Last week, at the one month anniversary of the shooting, St. Rose of Lima sponsored a series of talks for the parents of the children in the parish religious education program. Some of the children were fearful; some were mourning their murdered teachers; some parents were dealing with survivors’ guilt.
One of the mothers who had lost a child—Jen Hubbard, whose red-headed, six-year-old daughter Catherine had been killed in the rampage—decided that she wanted to come in person and speak to the assembled parents.
I asked her before the session how it was ever possible for her to do something most of the world would consider completely impossible to do. In the closing lines of Porta Fidei, Pope Benedict says, “We believe with firm certitude that the Lord Jesus has conquered evil and death. With this sure confidence we entrust ourselves to him: he, present in our midst, overcomes the power of the evil one.” And in answer to my question, Jennie said: “There is a Presence that is so much better than us, and we have to acknowledge it.”
So she stood in the pulpit of St. Rose of Lima and said to the parents:
When I could not find [Catherine], I felt a calm fill my heart and I knew in that moment she was with God…. Each time I feel that my tears will not stop, I am pulled back to a place of peace and find comfort that Catherine was called to a job much bigger than I can even fathom. I know that God has a specific purpose for us and while I may not understand right now how I will muster the strength to fulfill His purpose, I must remain centered on His face. He will provide what I need to move forward. He will provide the soft nudges to help me feel confident that I am doing what He intended…. We are bound to this place and must bring our children’s understanding of faith to a new level…. I pray that we do not go back to normal. I pray that we find a new normal that is restored in faith…. I pray that you know that you are exactly where you need to be…. I pray that we find comfort and solace knowing that God loves each one of us and will wrap each one of us in his arms when the days become too much. I pray that the world returns to their faith.

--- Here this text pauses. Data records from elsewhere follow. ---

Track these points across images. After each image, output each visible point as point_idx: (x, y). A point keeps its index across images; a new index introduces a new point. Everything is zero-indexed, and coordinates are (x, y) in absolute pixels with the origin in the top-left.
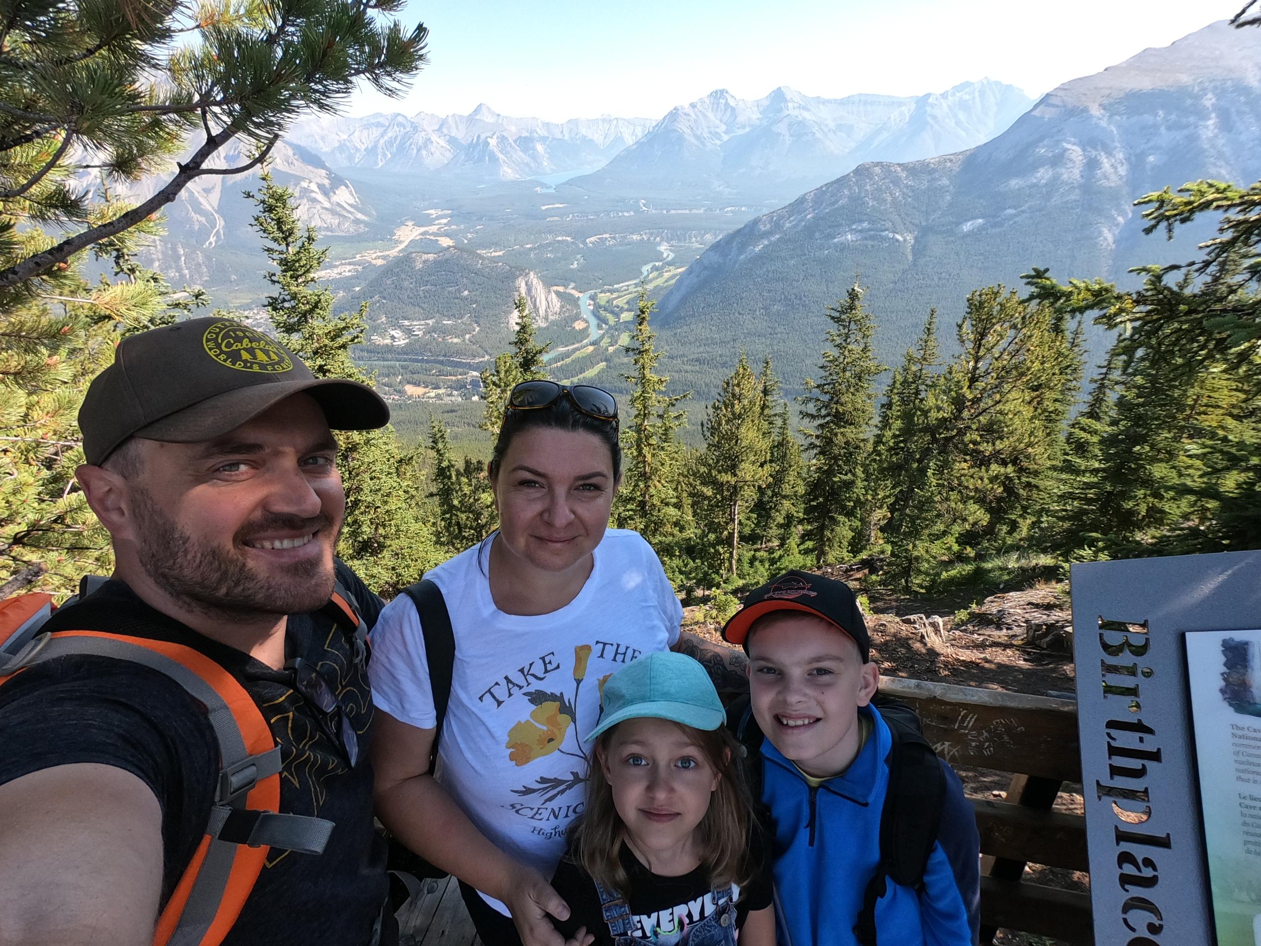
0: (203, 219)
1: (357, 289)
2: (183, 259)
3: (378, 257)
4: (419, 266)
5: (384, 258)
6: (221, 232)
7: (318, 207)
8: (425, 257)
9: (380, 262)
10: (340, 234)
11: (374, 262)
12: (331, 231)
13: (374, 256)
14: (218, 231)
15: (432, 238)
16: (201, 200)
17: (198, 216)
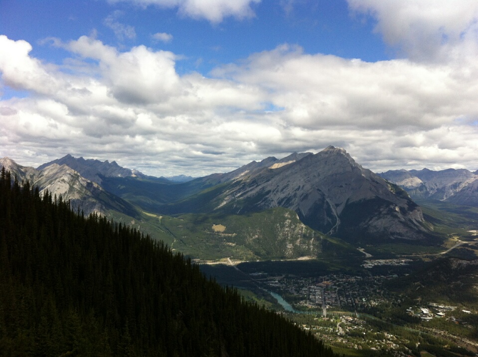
0: (330, 220)
1: (407, 275)
2: (313, 239)
3: (427, 257)
4: (454, 266)
5: (432, 258)
6: (337, 227)
7: (396, 220)
8: (460, 261)
9: (427, 260)
10: (406, 238)
11: (423, 259)
12: (401, 236)
13: (425, 255)
14: (336, 227)
15: (470, 249)
16: (333, 210)
17: (328, 218)
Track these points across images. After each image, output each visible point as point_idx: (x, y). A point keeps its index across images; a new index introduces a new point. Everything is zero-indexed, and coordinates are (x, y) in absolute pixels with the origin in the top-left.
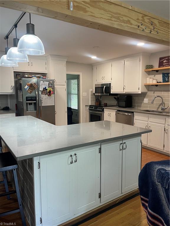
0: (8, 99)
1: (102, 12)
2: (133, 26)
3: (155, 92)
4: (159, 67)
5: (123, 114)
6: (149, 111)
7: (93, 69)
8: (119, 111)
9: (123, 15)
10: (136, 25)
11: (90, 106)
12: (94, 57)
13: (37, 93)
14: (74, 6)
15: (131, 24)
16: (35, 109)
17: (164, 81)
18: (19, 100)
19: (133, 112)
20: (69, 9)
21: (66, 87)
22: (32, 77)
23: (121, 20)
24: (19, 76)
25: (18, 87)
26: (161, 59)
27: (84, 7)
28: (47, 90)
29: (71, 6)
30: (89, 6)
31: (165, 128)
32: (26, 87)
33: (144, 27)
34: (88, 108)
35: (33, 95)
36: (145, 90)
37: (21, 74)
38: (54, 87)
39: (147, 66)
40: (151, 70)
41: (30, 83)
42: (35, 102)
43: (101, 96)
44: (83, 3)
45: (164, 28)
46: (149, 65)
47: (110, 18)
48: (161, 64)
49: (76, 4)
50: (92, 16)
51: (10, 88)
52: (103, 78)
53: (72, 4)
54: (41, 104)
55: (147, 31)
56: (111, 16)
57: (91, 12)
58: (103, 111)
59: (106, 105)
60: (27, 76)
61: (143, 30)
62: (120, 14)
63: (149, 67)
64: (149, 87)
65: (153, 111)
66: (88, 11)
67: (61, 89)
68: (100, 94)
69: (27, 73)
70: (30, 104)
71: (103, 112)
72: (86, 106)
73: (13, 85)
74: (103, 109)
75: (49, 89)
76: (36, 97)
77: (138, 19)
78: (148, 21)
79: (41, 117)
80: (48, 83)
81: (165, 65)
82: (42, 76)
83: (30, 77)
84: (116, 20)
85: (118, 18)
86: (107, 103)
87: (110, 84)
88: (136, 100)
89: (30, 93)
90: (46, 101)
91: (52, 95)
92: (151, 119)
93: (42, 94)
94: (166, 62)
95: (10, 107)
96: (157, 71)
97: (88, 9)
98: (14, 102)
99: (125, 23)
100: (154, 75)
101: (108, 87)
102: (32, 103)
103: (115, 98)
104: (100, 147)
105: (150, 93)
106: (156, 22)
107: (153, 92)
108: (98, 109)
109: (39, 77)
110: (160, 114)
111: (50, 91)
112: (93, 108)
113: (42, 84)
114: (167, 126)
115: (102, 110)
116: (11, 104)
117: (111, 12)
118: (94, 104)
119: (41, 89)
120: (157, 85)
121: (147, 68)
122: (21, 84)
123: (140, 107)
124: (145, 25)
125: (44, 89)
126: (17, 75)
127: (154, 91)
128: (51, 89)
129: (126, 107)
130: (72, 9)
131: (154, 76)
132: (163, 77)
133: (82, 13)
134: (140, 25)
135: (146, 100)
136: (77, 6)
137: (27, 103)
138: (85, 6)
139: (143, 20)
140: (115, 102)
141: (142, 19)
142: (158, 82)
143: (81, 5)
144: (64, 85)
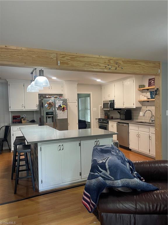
0: (34, 114)
1: (79, 62)
2: (101, 67)
3: (147, 107)
4: (149, 87)
5: (122, 125)
6: (143, 123)
7: (101, 89)
8: (119, 122)
9: (93, 62)
10: (104, 66)
11: (99, 119)
12: (99, 80)
13: (54, 109)
14: (60, 63)
15: (100, 66)
16: (53, 122)
17: (152, 98)
18: (42, 115)
19: (128, 124)
20: (57, 65)
21: (77, 104)
22: (51, 97)
23: (92, 65)
24: (42, 97)
25: (41, 105)
26: (150, 80)
27: (67, 62)
28: (61, 107)
30: (70, 61)
31: (149, 136)
32: (46, 105)
33: (110, 67)
34: (97, 120)
35: (51, 110)
36: (139, 105)
37: (44, 95)
38: (67, 104)
39: (140, 86)
40: (142, 89)
41: (49, 102)
42: (52, 116)
43: (109, 111)
44: (66, 60)
45: (128, 65)
46: (142, 85)
47: (84, 65)
48: (150, 84)
49: (62, 61)
51: (35, 106)
52: (109, 96)
53: (59, 62)
54: (57, 117)
55: (113, 68)
56: (84, 64)
59: (112, 118)
60: (47, 97)
61: (110, 69)
62: (91, 62)
64: (142, 102)
65: (145, 123)
67: (73, 106)
68: (108, 109)
69: (47, 95)
70: (49, 117)
72: (96, 119)
73: (38, 104)
74: (108, 121)
75: (63, 106)
76: (53, 112)
77: (105, 62)
78: (113, 62)
79: (57, 127)
80: (62, 101)
81: (153, 85)
82: (58, 97)
83: (50, 98)
84: (88, 65)
85: (90, 64)
86: (113, 117)
87: (114, 101)
88: (134, 114)
89: (49, 109)
90: (60, 115)
91: (66, 111)
92: (141, 129)
93: (58, 110)
94: (153, 83)
95: (35, 120)
96: (148, 90)
97: (69, 63)
98: (39, 116)
99: (95, 66)
100: (145, 93)
101: (112, 103)
102: (50, 117)
103: (119, 112)
105: (144, 108)
106: (121, 62)
107: (146, 107)
108: (104, 122)
109: (56, 98)
110: (149, 124)
111: (64, 108)
112: (101, 120)
113: (58, 103)
114: (151, 134)
115: (107, 122)
116: (36, 117)
117: (84, 62)
118: (103, 117)
119: (57, 106)
120: (148, 101)
121: (139, 88)
122: (42, 103)
123: (137, 119)
124: (110, 65)
125: (59, 106)
126: (40, 96)
127: (147, 106)
128: (65, 106)
129: (126, 119)
130: (59, 65)
131: (146, 94)
132: (150, 94)
134: (107, 65)
135: (141, 114)
136: (62, 62)
137: (47, 117)
139: (110, 63)
140: (118, 116)
141: (108, 62)
142: (148, 99)
143: (65, 61)
144: (76, 103)
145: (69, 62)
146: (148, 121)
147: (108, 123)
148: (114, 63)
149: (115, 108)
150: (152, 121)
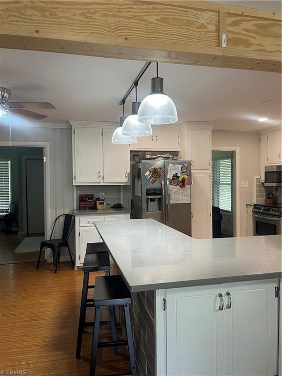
0: (120, 192)
13: (163, 182)
14: (228, 40)
16: (160, 209)
18: (136, 194)
20: (219, 46)
21: (210, 172)
22: (156, 158)
24: (137, 156)
25: (136, 173)
27: (246, 38)
28: (178, 177)
29: (223, 41)
30: (255, 35)
32: (148, 173)
34: (251, 209)
35: (156, 185)
37: (140, 153)
38: (190, 172)
41: (153, 167)
42: (160, 196)
43: (277, 188)
44: (243, 32)
49: (231, 36)
50: (260, 50)
51: (124, 175)
53: (224, 37)
54: (169, 201)
57: (258, 45)
60: (149, 156)
66: (254, 44)
69: (149, 153)
70: (152, 200)
72: (247, 205)
73: (129, 171)
75: (181, 177)
76: (161, 190)
79: (168, 221)
80: (181, 166)
82: (171, 156)
83: (154, 159)
89: (153, 183)
90: (176, 195)
91: (187, 186)
93: (171, 184)
95: (122, 204)
98: (130, 196)
102: (155, 199)
108: (271, 212)
109: (167, 158)
111: (183, 180)
113: (171, 169)
115: (279, 214)
116: (124, 199)
118: (263, 203)
119: (170, 176)
122: (139, 169)
125: (173, 176)
126: (134, 156)
128: (186, 177)
130: (224, 45)
133: (241, 48)
136: (234, 39)
137: (147, 199)
138: (248, 36)
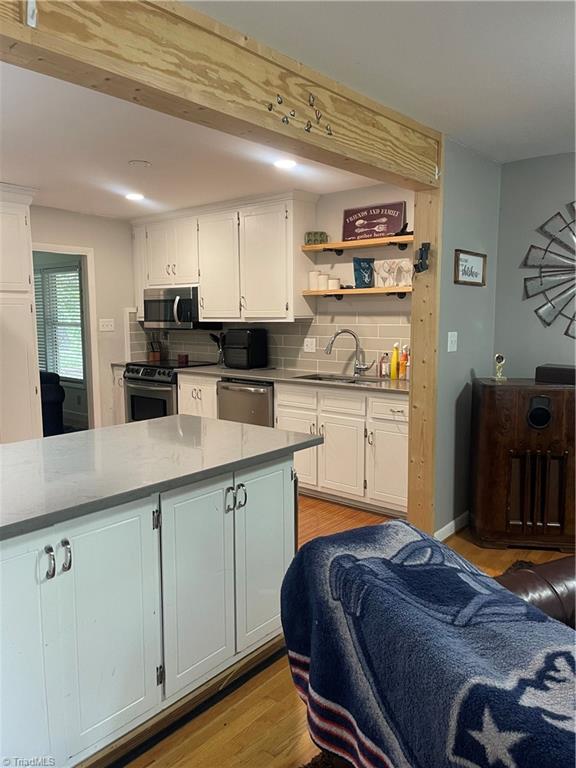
1: (147, 44)
2: (253, 104)
3: (337, 318)
4: (344, 240)
5: (241, 390)
6: (320, 379)
7: (133, 237)
8: (228, 380)
9: (216, 64)
10: (263, 102)
11: (128, 365)
12: (135, 197)
14: (41, 13)
15: (247, 96)
17: (360, 283)
19: (271, 384)
23: (210, 79)
26: (348, 214)
29: (30, 12)
31: (366, 430)
33: (287, 112)
34: (121, 372)
36: (306, 312)
39: (309, 234)
40: (321, 246)
43: (166, 332)
44: (76, 6)
45: (350, 120)
46: (316, 233)
47: (172, 68)
48: (349, 232)
49: (48, 7)
50: (109, 53)
52: (171, 269)
53: (32, 4)
55: (298, 124)
56: (177, 61)
57: (105, 40)
58: (176, 383)
59: (185, 362)
61: (285, 121)
62: (207, 59)
63: (315, 237)
64: (316, 301)
65: (332, 378)
66: (96, 36)
67: (15, 307)
68: (162, 325)
71: (174, 386)
72: (113, 365)
74: (176, 374)
77: (267, 83)
78: (301, 91)
81: (361, 234)
84: (195, 77)
85: (203, 73)
86: (187, 356)
87: (195, 290)
88: (278, 345)
92: (326, 404)
94: (362, 226)
96: (339, 252)
97: (93, 29)
99: (225, 90)
100: (329, 266)
101: (188, 302)
103: (215, 338)
104: (155, 508)
105: (321, 322)
106: (324, 97)
107: (329, 318)
108: (157, 377)
110: (352, 385)
112: (138, 372)
114: (371, 421)
115: (169, 379)
117: (176, 48)
118: (143, 359)
120: (339, 297)
121: (308, 242)
123: (293, 364)
124: (289, 105)
127: (334, 314)
129: (250, 366)
131: (332, 267)
132: (355, 270)
133: (71, 38)
134: (274, 101)
135: (310, 344)
136: (52, 13)
138: (85, 17)
139: (285, 89)
140: (214, 352)
141: (280, 82)
142: (342, 288)
143: (68, 13)
144: (26, 292)
145: (90, 24)
146: (338, 372)
147: (175, 381)
148: (302, 96)
149: (201, 320)
150: (358, 371)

And thanks to the awesome witness of Jen, the other mothers in the parish who had lost children in the killing also volunteered to attend the others sessions and give a personal witness to the parents.
Conclusion
At the end of the religious ed. session last Monday, a young mother walked up to me holding the hand of her blond-haired son, a first-grader. His name was John; he was six years old; he was wearing a maroon Fordham University hooded sweatshirt. And he was perfectly adorable.
His mom said John was wondering if I would be willing to bless for him his medal of Saint Michael the Archangel. I told him of course I would. And as John reached into his hoodie to pull out the religious medal he was wearing on a chain around his neck, his mother—in a low voice—confided to me that John had been in Sandy Hook School that day; that he had witnessed everything that happened. And that, only because the shooter stopped to reload, had John been able to run out of the school.
So now John had a lot of fear. But his faith told him that fear is only a desert, and he had a heavenly friend to lead him out of that desert—a friend Who Is Like God—and all he needed to do was trust, and rely on him and God’s indestructible love.
I blessed John’s medal and I blessed him. And—thank God!—with a smile, off walked that seraphic little boy into a brand new year, the Year of Faith.
Let’s go with him. Thank you.
1- Introduction to Christianity, San Francisco: Ignatius Press, 1990, p. 48.
2- General Audience, October 17, 2012.